2016-02-25
Greta Werner
Another Greens member recently told me they thought economics as a whole was about as bad as 'selling your grandmother'. Many people probably have this perception, which is why they avoid thinking about it.
As far as I'm concerned, nothing could be further from the truth! Economics is simply the study of how we distribute the 'benefits of social cooperation' as theorist John Rawls puts it in his 1999 work, A Theory of Justice. These benefits can be distributed fairly — or unfairly — and it's up to us to work towards one or the other.
However, first we need to understand what the benefits of social cooperation are.
Each to their own
If cooperation suddenly ceased, then every person would have to gather and prepare their own food, make their own clothing and build their own shelter.
This is the vision offered to us by the Trumps of the world — according to them, no one ever gave them a hand up, so they should give no one else help either.
Of course, they're fooling themselves. Even the process of learning to look after oneself involves the cooperation of those who care for us when we are young. At the beginning and end of life, we are completely dependent on the cooperation of those around us. It's hard to imagine what would really happen in a society where Trump's utter self-interest plays out but it's not pretty.
Instead of this social dystopia, we have societies in which the division of labour allows for immense economies of scale, producing enormous wealth.
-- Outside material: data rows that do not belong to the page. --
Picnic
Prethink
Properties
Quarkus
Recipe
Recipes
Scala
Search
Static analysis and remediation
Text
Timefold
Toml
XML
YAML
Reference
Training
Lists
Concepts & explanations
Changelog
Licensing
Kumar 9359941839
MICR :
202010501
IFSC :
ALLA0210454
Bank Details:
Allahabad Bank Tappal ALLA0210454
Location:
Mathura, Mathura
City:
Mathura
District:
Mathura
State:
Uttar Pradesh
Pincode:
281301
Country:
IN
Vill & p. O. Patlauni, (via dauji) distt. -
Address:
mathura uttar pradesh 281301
However, our wealth is dynamic, in that it is the product of trillions of concurrent acts of cooperation, using the products of past cooperation (i.e. built up capital such as machinery and knowledge) to keep the economy going.
Individualists have the tendency to overlook the extent to which their wealth is dependent on the cooperation of others. They attribute their wealth or poverty to themselves, unaware that structural features of the economy have contributed to their 'fate'.
A capital idea
A simple way to describe the current structure of the economy (which is actually made of many legal, technological and physical structures and social conventions, some of which clash) is to point out that it is dominated by hierarchical organisations (firms) in which those who own capital organise others to produce commodities which are sold for profit.
This is the 'economic sphere', which, as Yanis Varoufakis, former finance minister of Greece, has pointed out, seems quite separate to the 'political sphere' where each person is supposed to get a vote.
It's worth pausing here to encourage everyone to view Varoufakis' TED talk, because he makes a very compelling case for how to combine Marxian, Keynesian and libertarian insights to bring the political and economic spheres back together to fix the enormous waste of human productive capacity that we currently see. For example, he points out that the huge mountain of debt that has built up around the world is matched by a huge mountain of spare cash that investors are too scared to invest because of a decline in demand (due to austerity). Other market failures include climate change, loss of biodiversity, poverty, the GFC which was part of the boom/bust cycle of capitalism, and the list goes on.
This horrible mess seems like a bunch of wicked problems, particularly as the political will to solve these problems at government level is in the minority, and the agreement and coordination needed seem impossibly far away.
The sharing economy
But let's have a look at the phenomenal amount of social cooperation which does, in fact, take place. Many uncounted and unmeasured parts of the economy contribute to our wealth, such as when neighbours share the 'school run' or when we make gifts for each other or clean homes that we share with others. All these kinds of activities add to the social capital of a society and contribute to its wealth.
At the moment, these moments of cooperation operate very much on a private scale but I suspect that current technologies can be adapted to help us distribute the benefits of social cooperation fairly. In the process, I think we will be able to solve many problems which exist due to market failures.
In his TED talk, Varoufakis notes that if people could organise themselves to work for capital instead of wages, the gap between those who own the capital within an organisation but don't work within the organisation, and those who work for the organisation, but don't own its capital, can be closed. We would have to find a way to organise work such that the capital produced within an organisation is shared with each worker who is contributing to its creation, and which people could take with them when they move to new jobs.
Wage labour would not exist within this system, and instead every worker becomes a social entrepreneur. Though this seems like a difficult idea to put into practice, organisations such as Uber already require workers to bring their own capital (their car), and software such as Xero already allows small business people to keep track of complex financial flows. Add a social network media such as LinkedIn, and we are nearly there! The time to cooperate with each other, to build our social capital, is now.
Greta Werner is an honours candidate in Political, Economic and Social Science at the University of Sydney. She coordinates campaigning for St George Greens local group in NSW, coordinates the Primary Ethics programme for her local school and lives in Sydney's Banksia with her partner and three children.